It is a pleasure to welcome Randy Harris as Book Editor of the OUTLOOK. As you see from his bio (link) he brings a great love of reading and an appreciation of books in many fields to this position, to this new venture.
We are grateful for the excellent work of Lillian McCulloch Taylor of North Carolina, who served as book editor for more than fifteen years. When Lillian came on board, the OUTLOOK still maintained “The Outlook Book Service,” which was a true distribution source for curriculum, pastoral resources, and books. Like many of you, I can remember when one could receive orders from the Book Service faster than from any other Presbyterian enterprise. When Lillian began, her responsibility was multifold including promotion, reviews of resources.

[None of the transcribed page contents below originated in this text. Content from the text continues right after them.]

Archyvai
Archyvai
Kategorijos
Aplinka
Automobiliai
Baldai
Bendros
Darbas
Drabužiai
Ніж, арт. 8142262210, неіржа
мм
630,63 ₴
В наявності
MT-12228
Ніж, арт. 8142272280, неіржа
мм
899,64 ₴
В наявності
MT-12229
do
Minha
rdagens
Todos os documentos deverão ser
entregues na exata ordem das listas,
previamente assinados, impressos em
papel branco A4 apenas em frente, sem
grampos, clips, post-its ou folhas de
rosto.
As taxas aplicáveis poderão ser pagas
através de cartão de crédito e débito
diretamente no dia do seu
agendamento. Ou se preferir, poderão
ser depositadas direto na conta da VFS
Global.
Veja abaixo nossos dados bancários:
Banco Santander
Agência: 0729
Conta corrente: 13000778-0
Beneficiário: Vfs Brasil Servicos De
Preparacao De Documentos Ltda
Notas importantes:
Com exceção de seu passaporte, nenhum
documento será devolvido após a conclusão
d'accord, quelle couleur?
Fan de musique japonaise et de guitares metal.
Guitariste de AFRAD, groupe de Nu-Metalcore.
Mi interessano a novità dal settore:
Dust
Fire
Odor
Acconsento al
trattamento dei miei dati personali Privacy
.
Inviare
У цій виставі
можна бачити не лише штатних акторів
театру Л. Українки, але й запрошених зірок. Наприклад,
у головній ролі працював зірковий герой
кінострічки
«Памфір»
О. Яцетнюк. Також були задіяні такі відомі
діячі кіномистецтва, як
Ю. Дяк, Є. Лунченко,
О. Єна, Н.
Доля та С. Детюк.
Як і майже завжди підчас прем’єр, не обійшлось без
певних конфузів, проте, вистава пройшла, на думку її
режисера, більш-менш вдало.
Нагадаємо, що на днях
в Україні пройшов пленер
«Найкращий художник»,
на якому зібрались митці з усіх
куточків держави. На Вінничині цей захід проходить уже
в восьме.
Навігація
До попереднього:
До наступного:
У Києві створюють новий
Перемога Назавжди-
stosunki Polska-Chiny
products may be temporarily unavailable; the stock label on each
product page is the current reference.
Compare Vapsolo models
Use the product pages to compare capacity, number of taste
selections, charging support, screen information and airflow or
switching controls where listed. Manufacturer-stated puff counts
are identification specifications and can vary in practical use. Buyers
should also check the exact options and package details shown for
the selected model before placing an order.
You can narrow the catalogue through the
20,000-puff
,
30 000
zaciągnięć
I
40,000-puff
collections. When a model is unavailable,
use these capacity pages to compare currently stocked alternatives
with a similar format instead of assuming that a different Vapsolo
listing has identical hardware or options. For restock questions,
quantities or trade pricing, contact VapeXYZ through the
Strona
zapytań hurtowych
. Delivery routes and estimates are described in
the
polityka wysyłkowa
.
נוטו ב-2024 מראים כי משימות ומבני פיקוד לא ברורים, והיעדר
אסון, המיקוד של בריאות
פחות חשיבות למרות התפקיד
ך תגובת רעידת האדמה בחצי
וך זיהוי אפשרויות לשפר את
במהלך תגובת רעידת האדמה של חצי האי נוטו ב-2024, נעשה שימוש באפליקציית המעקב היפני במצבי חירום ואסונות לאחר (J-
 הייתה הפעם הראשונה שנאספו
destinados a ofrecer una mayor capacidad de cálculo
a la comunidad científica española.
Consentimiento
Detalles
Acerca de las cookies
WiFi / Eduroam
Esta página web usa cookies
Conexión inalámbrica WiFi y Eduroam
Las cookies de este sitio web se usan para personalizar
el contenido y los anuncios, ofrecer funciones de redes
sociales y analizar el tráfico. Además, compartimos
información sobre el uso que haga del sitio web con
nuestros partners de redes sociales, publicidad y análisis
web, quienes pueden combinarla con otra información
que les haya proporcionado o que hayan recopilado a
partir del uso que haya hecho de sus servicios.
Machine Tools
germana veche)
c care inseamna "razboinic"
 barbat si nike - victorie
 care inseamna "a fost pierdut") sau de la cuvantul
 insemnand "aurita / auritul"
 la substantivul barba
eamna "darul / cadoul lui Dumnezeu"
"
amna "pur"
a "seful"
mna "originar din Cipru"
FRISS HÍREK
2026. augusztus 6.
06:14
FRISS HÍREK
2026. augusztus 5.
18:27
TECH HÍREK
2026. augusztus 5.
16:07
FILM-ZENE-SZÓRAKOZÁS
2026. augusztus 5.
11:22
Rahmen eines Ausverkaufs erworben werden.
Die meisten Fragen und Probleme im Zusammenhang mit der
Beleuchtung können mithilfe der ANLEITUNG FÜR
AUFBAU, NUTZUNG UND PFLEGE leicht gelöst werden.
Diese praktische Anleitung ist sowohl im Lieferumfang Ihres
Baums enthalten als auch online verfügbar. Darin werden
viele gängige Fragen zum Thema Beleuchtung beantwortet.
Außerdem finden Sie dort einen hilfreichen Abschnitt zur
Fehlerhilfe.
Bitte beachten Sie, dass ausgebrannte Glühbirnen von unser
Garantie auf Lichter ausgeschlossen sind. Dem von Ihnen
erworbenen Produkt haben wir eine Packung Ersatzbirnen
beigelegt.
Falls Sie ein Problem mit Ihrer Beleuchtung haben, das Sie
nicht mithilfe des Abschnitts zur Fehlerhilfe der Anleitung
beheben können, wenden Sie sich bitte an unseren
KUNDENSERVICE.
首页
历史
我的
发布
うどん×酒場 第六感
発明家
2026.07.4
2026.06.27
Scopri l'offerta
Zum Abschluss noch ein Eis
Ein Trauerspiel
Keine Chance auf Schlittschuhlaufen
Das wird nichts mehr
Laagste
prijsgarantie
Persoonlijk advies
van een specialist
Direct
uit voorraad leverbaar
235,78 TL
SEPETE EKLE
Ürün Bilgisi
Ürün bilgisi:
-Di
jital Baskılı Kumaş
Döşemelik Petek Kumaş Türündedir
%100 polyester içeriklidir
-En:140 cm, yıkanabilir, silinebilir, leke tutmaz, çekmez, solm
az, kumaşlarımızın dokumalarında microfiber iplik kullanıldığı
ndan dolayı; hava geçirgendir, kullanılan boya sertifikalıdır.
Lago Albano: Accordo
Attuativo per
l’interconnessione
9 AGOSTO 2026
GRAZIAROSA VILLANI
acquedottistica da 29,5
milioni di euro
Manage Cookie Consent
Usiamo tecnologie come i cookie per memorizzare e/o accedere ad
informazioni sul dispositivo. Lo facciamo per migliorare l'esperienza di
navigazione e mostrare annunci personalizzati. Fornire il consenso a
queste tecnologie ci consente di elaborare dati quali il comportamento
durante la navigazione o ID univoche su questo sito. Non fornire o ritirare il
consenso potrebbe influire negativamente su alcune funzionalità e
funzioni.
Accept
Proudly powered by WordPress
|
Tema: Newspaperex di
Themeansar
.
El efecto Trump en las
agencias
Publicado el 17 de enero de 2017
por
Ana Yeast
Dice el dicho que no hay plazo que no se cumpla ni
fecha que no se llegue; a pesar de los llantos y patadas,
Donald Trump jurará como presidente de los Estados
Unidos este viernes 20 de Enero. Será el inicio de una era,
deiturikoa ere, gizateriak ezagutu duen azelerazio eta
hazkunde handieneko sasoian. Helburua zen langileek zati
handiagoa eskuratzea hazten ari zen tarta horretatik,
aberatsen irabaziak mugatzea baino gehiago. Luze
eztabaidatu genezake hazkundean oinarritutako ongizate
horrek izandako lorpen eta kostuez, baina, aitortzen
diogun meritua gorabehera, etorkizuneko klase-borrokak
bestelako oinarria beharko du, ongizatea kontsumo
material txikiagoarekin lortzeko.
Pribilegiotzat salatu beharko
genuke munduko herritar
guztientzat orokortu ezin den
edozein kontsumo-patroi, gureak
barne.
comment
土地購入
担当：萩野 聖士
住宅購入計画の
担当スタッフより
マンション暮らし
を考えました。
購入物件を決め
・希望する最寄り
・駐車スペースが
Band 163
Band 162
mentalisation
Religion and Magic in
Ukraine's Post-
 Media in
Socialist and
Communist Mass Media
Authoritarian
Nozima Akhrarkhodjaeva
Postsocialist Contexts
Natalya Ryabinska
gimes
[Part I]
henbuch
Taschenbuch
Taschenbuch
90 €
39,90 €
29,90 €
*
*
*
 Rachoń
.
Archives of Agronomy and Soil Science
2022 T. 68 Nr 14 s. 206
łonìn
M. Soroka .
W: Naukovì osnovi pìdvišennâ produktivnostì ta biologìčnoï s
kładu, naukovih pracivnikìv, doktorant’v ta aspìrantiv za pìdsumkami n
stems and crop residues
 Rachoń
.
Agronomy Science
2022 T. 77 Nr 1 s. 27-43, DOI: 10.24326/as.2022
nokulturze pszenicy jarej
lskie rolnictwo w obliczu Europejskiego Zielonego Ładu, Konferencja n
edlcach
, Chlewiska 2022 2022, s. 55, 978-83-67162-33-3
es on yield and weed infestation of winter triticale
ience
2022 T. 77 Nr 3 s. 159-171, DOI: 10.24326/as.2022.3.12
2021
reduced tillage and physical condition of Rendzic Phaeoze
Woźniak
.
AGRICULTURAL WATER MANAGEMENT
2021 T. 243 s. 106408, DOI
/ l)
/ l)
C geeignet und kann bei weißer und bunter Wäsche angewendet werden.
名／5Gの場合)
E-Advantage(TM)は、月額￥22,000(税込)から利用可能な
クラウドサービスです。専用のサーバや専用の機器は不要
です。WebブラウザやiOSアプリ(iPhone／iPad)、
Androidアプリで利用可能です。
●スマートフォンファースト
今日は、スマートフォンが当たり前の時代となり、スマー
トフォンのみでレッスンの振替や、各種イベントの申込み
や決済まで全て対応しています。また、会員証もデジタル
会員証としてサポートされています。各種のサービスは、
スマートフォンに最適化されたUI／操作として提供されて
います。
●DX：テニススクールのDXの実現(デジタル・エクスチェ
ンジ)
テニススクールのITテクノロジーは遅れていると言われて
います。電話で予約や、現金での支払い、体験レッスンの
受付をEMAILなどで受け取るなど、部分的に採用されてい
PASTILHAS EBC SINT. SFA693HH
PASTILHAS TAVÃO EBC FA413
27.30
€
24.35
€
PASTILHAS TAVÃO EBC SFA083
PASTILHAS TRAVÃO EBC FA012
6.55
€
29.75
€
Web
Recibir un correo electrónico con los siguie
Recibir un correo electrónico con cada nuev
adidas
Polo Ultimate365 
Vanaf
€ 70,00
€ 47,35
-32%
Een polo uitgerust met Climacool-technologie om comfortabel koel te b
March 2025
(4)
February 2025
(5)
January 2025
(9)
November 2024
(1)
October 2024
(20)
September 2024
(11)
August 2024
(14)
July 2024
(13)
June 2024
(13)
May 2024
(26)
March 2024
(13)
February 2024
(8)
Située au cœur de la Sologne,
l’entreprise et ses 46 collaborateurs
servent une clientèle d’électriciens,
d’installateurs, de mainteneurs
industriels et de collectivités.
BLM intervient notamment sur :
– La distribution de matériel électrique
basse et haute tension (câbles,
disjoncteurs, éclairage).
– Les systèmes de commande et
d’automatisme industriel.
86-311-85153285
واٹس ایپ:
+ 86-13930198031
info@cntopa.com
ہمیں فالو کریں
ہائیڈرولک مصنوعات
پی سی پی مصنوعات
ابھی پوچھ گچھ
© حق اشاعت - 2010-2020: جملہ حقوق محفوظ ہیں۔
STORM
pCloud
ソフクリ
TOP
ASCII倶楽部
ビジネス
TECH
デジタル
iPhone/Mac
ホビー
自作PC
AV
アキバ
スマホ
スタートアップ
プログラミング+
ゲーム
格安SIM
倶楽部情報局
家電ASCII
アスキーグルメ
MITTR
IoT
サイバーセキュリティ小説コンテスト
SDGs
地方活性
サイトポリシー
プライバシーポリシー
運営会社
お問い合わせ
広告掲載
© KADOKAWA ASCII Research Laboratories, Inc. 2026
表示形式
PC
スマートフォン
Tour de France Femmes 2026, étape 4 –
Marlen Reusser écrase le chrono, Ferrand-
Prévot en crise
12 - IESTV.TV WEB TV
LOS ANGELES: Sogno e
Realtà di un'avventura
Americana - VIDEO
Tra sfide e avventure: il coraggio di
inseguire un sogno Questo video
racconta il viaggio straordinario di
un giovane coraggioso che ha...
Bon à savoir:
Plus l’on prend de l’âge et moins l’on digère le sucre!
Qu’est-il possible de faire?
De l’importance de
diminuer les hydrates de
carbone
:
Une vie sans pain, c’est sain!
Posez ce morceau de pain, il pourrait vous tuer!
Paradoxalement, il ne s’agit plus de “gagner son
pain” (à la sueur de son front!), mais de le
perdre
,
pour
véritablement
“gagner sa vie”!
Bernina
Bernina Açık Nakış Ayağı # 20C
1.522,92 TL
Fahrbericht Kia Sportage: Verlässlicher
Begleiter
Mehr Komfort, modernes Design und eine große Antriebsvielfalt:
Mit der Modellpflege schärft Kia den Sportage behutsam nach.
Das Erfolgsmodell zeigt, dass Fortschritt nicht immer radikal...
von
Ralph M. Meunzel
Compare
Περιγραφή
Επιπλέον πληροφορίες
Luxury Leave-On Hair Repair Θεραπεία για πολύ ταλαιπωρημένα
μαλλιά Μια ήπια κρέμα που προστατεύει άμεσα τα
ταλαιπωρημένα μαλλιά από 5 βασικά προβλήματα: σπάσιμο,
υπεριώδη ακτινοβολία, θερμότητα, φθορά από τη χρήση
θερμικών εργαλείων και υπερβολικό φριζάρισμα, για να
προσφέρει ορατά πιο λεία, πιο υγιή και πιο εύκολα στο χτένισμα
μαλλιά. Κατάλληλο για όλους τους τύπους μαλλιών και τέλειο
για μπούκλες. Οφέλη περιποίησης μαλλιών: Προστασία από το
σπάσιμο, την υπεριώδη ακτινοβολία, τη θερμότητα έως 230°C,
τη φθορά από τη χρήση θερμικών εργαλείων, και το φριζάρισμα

With the advent of Amazon.com and direct marketing from most publishers, our “stock and ship” approach ran aground. The Book Service was once what kept the magazine afloat financially; toward the end the magazine was subsidizing the book service. That could not last.
So this is a new day. Randy and I agree that we need to showcase those resources that will strengthen the church and nourish its leadership theologically and spiritually. Thus you will see a variety of books reviewed in this Spring Book Issue and beyond. If you know books that you believe will sharpen theological and exegetical skills, help teachers teach the faith and elders and deacons lead the church with humility and joy, or novels, poetry, or devotional resources that will excite our imaginations for God or nourish our prayer life and equip us for ministry — send them along to Randy Harris at his email address listed in the masthead. Not every book will be reviewed, but by your suggestions we can begin mutually to build each other up and under gird the body of Christ.
We are people of the Word — the word spoken, preached, taught, and interpreted — the Word made flesh.
Many years ago I sat between two accountants at a civic club lunch. They began speaking to each other about the annual professional requirements they were required to meet in order to stay approved (or licensed). One of them worked for a large corporation that footed the bill for his continuing education. The other, with a small firm, had to pay for it out of his own pocket. After they finished talking to each other, one of them turned to me and asked: “And what does the church require of you?” I muttered something about each church having its own individual benefits and not much in the way of requirements. Ministers got to choose what they would do to remain professionally up to speed.
These men were flabbergasted, and I was embarrassed at the lack of uniformity in professional continuing education requirements for ministers of the Word — of the Word, mind you, the Word.
I mention this now and wonder how many presbyteries would like to require three book reports of each minister on the roll each year — in the fields of Bible, theology and the practice of ministry. Without those book reports we would lose our license to preach. It’s a small thing, but what a difference it might make for the church, for the gospel, and the kingdom.